42 In relation to the third ground, the primary judge cited Dranichnikov v Minister for Immigration and Multicultural Affairs (2003) 197 ALR 389; [2003] HCA 26 and stated that it was for the Tribunal to consider the claims made by the appellant, subject to exercising its power in a manner which did not manifest jurisdictional error. Further, his Honour stated that it was also for the Tribunal to identify the material it found relevant to its reasoning and to give it appropriate weight, citing Tran v Minister for Immigration and Multicultural and Indigenous Affairs [2004] FCAFC 297 at [5]-[7] (Kiefel, RD Nicholson and Downes JJ); Applicant WAEE v Minister for Immigration and Multicultural and Indigenous Affairs (2003) 236 FCR 593 at [46]; [2003] FCAFC 184 (French, Sackville and Hely JJ).
43 The primary judge concluded that the Tribunal did not identify a wrong issue based on a wrong question but rather set out seemingly relevant country information, correctly identified the relevant law, made detailed findings regarding the appellant’s credibility, claims, evidence and materials and drew conclusions reasonably open to it on the materials before it.
44 On 17 February 2016, the appellant filed a further affidavit which annexed a media article from “The Island Online” and a document titled “Fact Book – Sri Lanka’s Prevention of Terrorism Act”. Neither of the annexures was before the Tribunal. The Minister objected to the annexures being read into evidence.
45 The primary judge held that both annexures were inadmissible. “The Island Online” article was considered as such because it post-dated the Tribunal’s decision by over ten months.
46 The second document consisted of a statement attributed to the International Commission of Jurists regarding the nature of the powers conferred by the Prevention of Terrorism (Temporary Provisions) Act 1978 (Sri Lanka) (POT Act) and various extracts from sections of the POT Act. The primary judge held that the provisions of the POT Act were irrelevant to the Court’s judicial review function because the Tribunal concluded as a matter of fact that the appellant was of no interest to the Sri Lankan authorities and was not to be imputed with pro-LTTE opinions.
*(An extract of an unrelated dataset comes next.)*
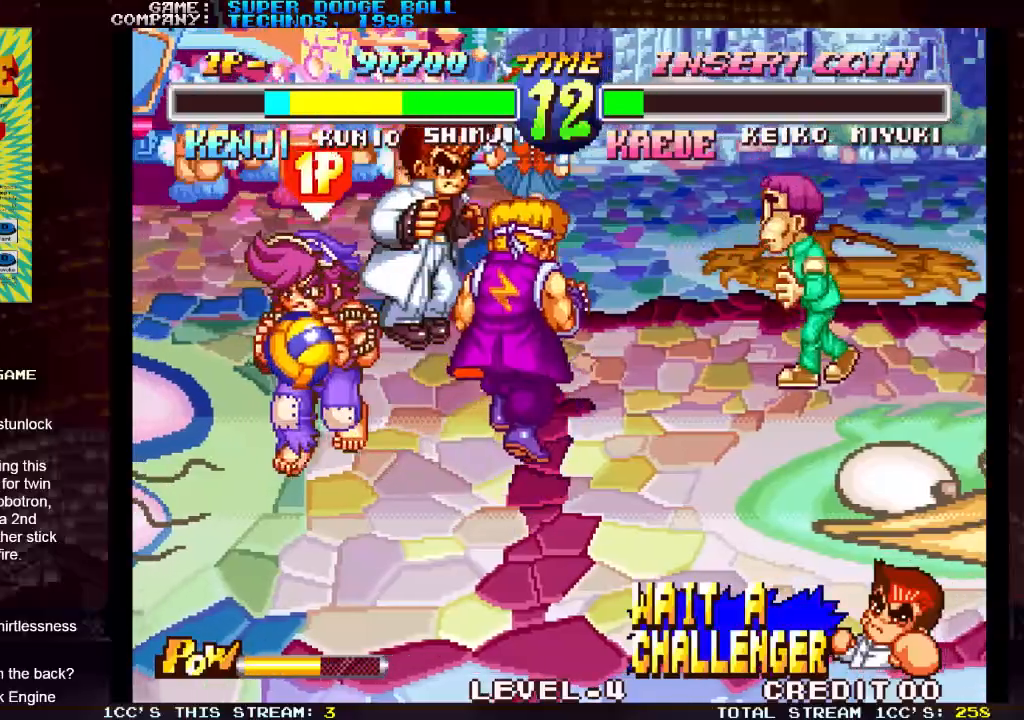
{"buttons": [], "left_stick": "center", "events": [[383, "left_stick", "center"]]}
47 The 17 February 2016 affidavit provided:
(1) I am the Applicant in this case ALD 15, No PEG145 of 2015 before the Federal Circuit Court of Perth Division which has been listed to be heard on the 14th of March 2016 at 21.15pm [2.15pm].
(2) I submit that the decision of the Tribunal was affected by jurisdictional error by reason that the Tribunal applied the wrong test and was biased.
(3) The relevant legislation is the Tribunal Amalgamation Act, 2015, item 15AG of sch.9, and the Migration Act 1958, ss.36, 474.
I also rely on section 75(1) of the of the Australian Constitution dated 1 July 1900, which relates to any matter ar[i]sing under any treaty: in this instance the Refugee Convention. The Australian government is a signatory to this Convention.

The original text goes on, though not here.